Provided entries section start

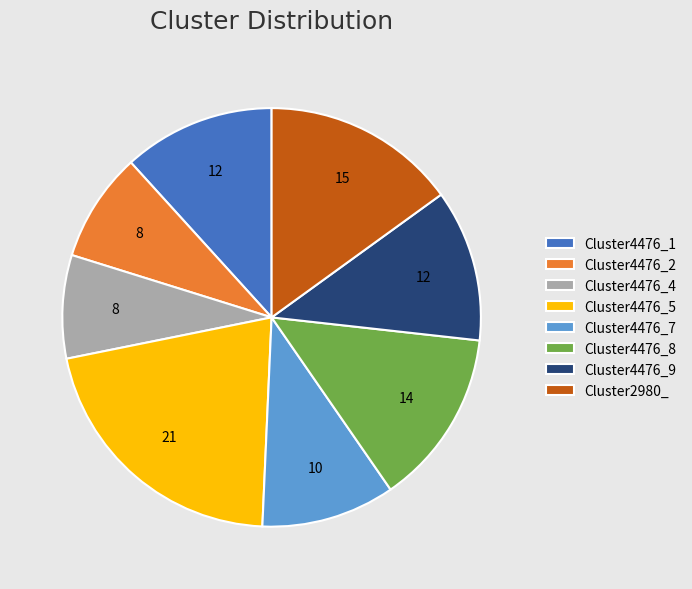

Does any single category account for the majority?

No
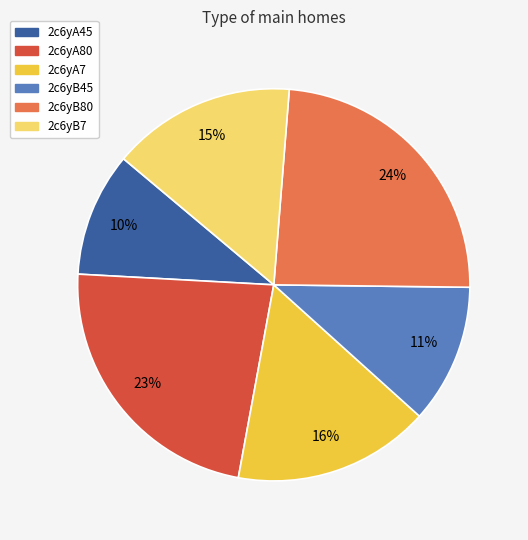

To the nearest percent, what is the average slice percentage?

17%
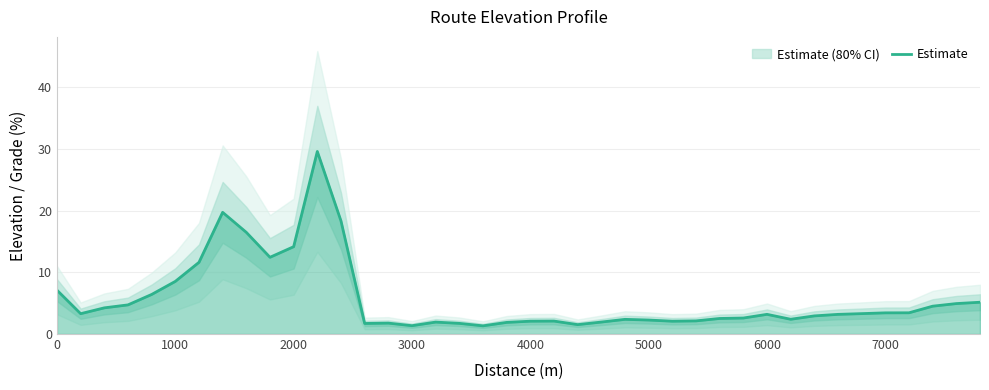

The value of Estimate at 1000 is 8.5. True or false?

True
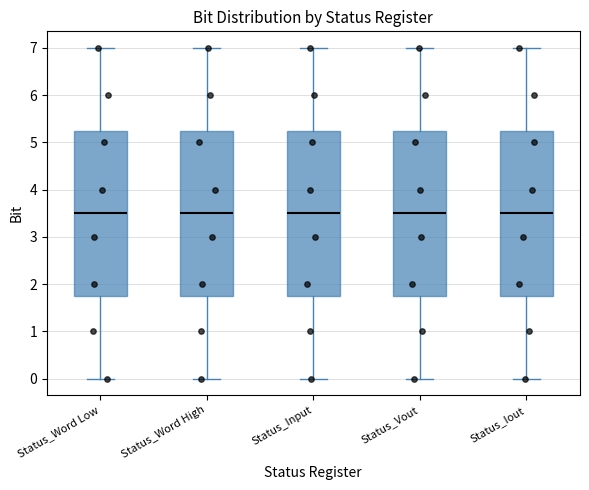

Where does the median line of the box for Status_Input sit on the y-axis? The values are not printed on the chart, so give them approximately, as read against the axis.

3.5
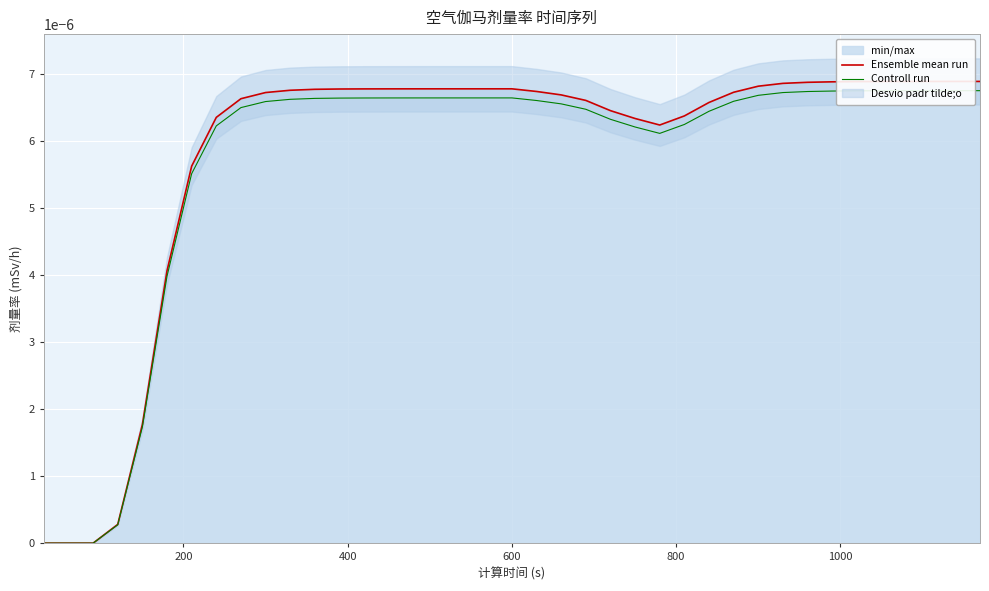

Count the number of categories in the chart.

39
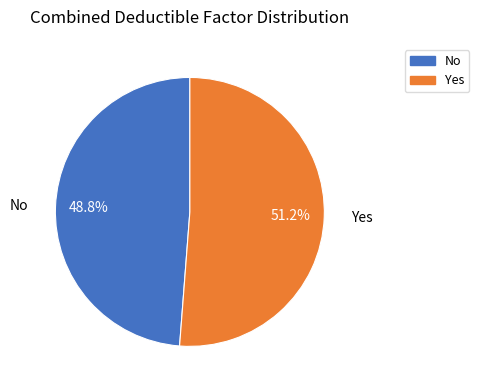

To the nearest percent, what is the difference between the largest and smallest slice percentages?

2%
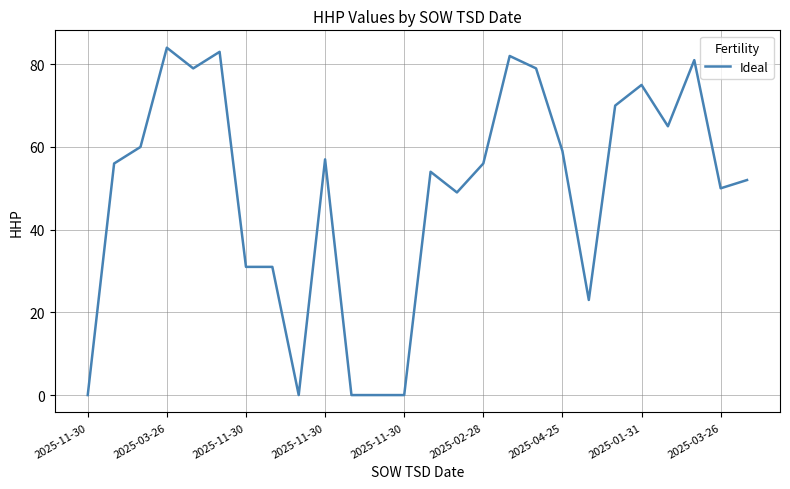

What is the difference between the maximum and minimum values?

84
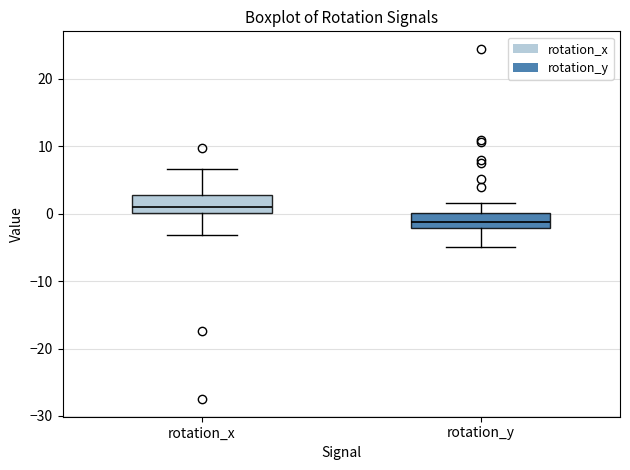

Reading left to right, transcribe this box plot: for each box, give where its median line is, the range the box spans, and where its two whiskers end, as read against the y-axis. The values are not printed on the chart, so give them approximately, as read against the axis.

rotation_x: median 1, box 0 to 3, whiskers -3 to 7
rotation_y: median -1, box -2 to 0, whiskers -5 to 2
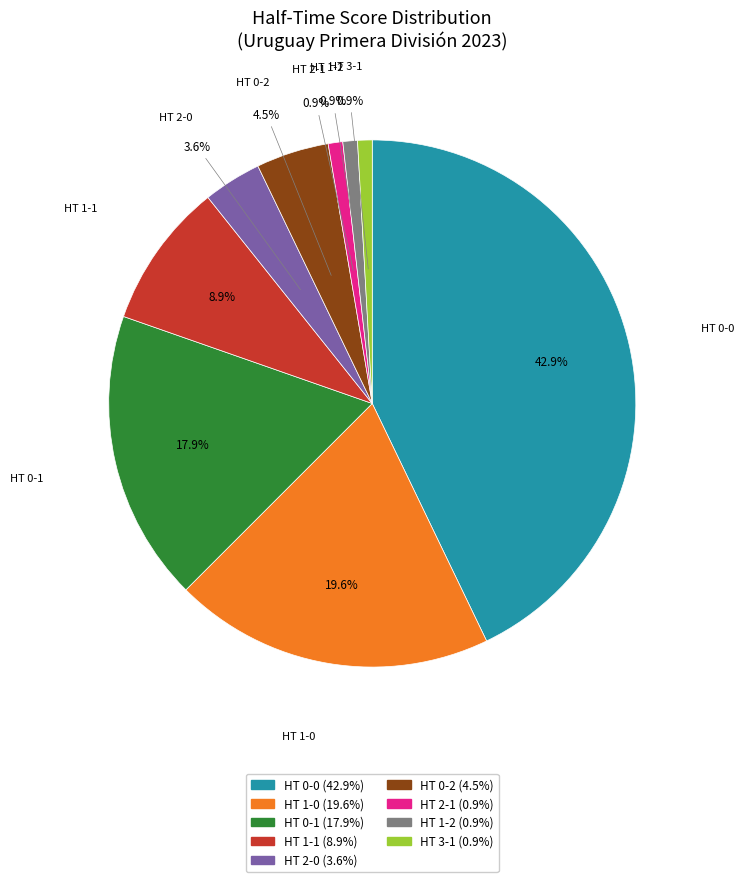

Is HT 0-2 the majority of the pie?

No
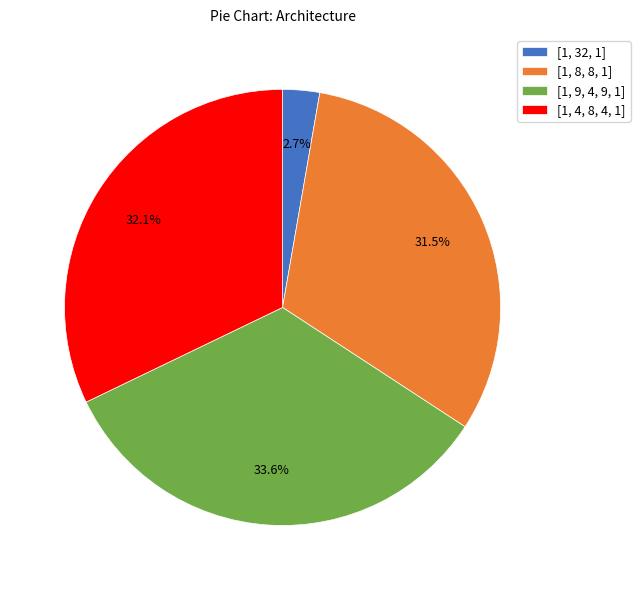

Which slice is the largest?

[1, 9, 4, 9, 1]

Provided entries section end

# Work to complete
Rewrite all of the items above with every occurrence of "y-axis" replaced by "vertical axis" and everything else unchanged, leaving the pictures out of your answer.

# Task solution
Does any single category account for the majority?

No

To the nearest percent, what is the average slice percentage?

17%

The value of Estimate at 1000 is 8.5. True or false?

True

Where does the median line of the box for Status_Input sit on the vertical axis? The values are not printed on the chart, so give them approximately, as read against the axis.

3.5

Count the number of categories in the chart.

39

To the nearest percent, what is the difference between the largest and smallest slice percentages?

2%

What is the difference between the maximum and minimum values?

84

Reading left to right, transcribe this box plot: for each box, give where its median line is, the range the box spans, and where its two whiskers end, as read against the vertical axis. The values are not printed on the chart, so give them approximately, as read against the axis.

rotation_x: median 1, box 0 to 3, whiskers -3 to 7
rotation_y: median -1, box -2 to 0, whiskers -5 to 2

Is HT 0-2 the majority of the pie?

No

Which slice is the largest?

[1, 9, 4, 9, 1]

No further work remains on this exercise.